Exercise goal
When a line in the records includes the string "bottle", it goes into the tally; report that tally alone.

-- Records provided follows --

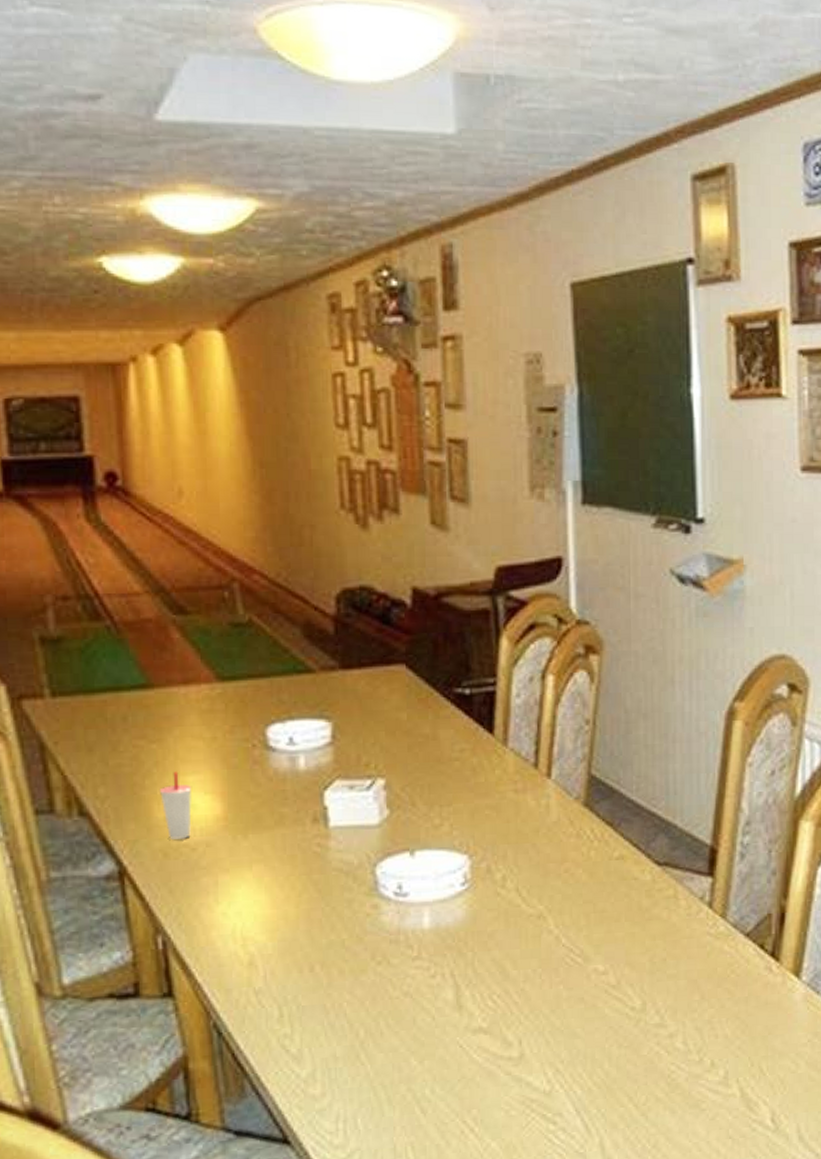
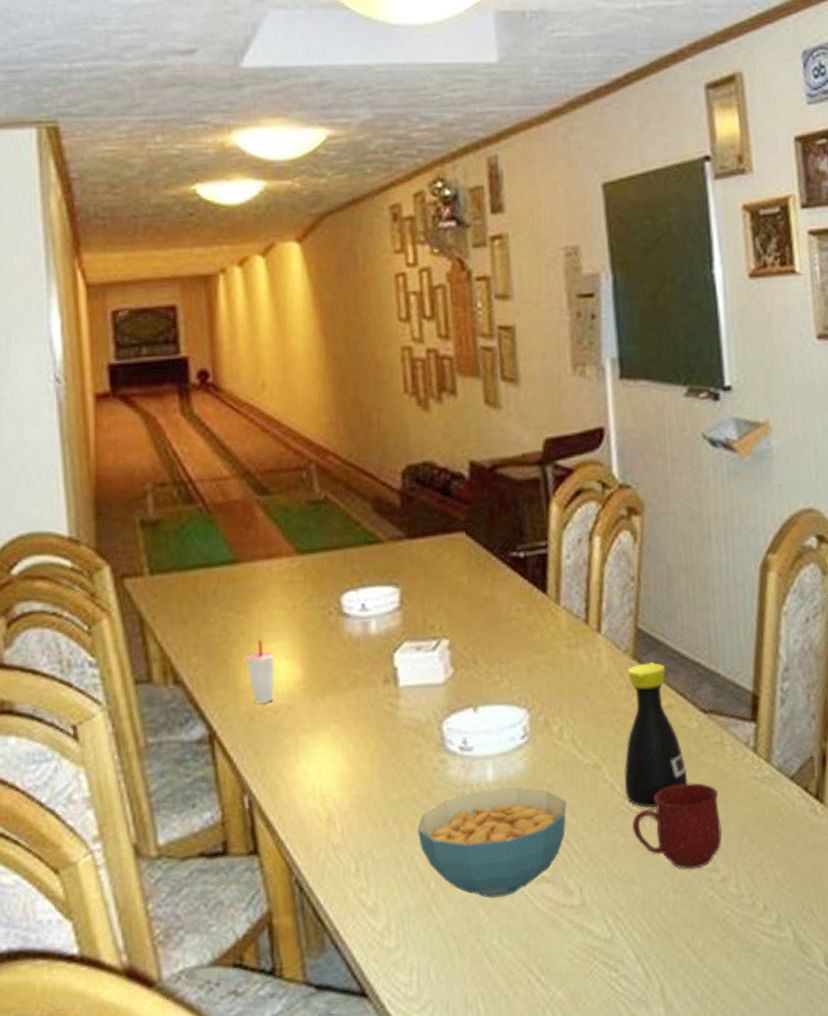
cereal bowl: none [346,936,508,1048] -> present [417,787,567,898]
bottle: none [570,810,638,961] -> present [624,661,688,808]
mug: none [577,936,672,1024] -> present [632,782,723,870]

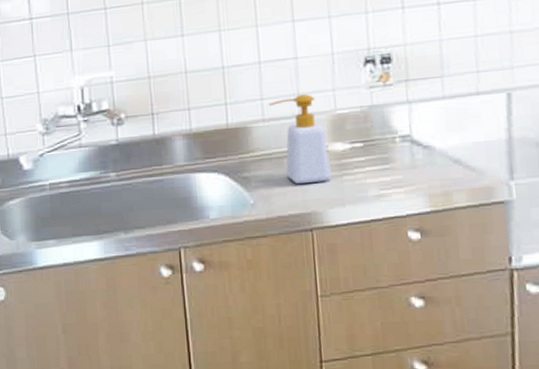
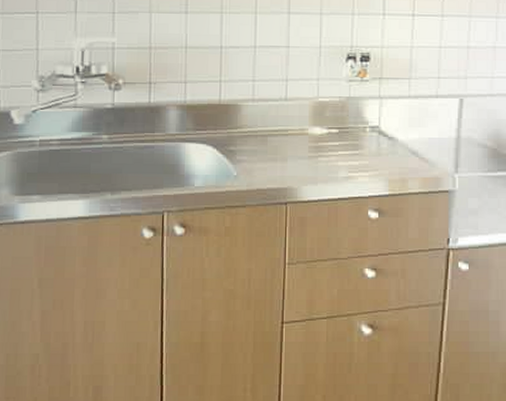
soap bottle: present [269,94,331,185] -> none [260,80,308,162]

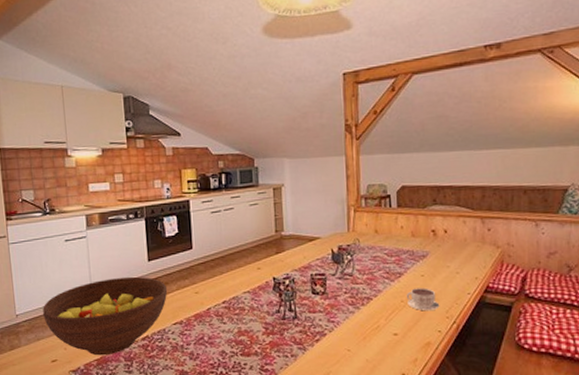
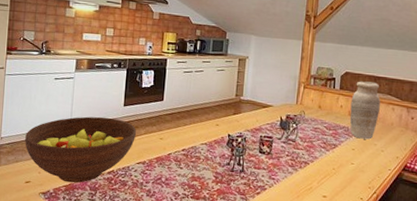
coffee cup: present [406,288,440,311] -> none [337,159,365,181]
vase: none [412,193,448,262] -> present [349,81,380,140]

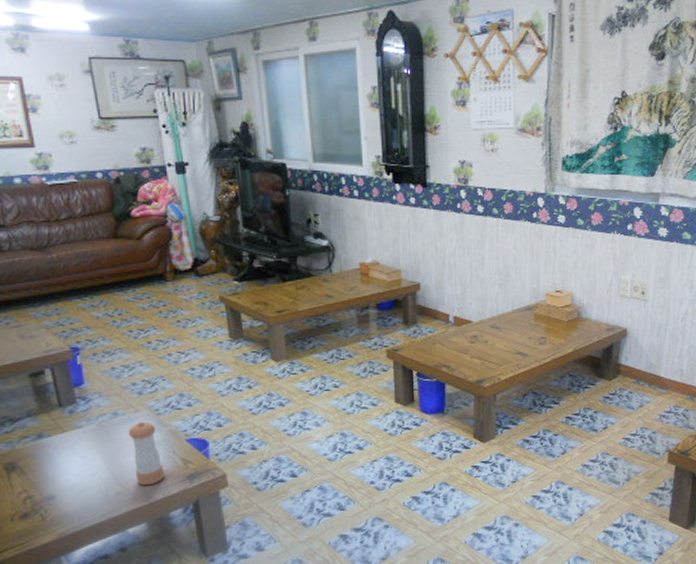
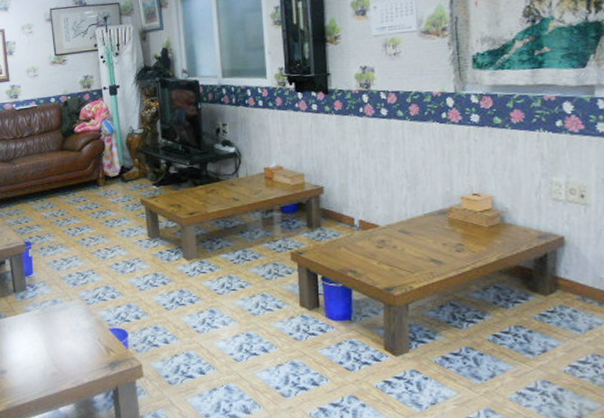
pepper shaker: present [128,421,165,486] -> none [64,309,91,369]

-- Records provided concluded --

Response
2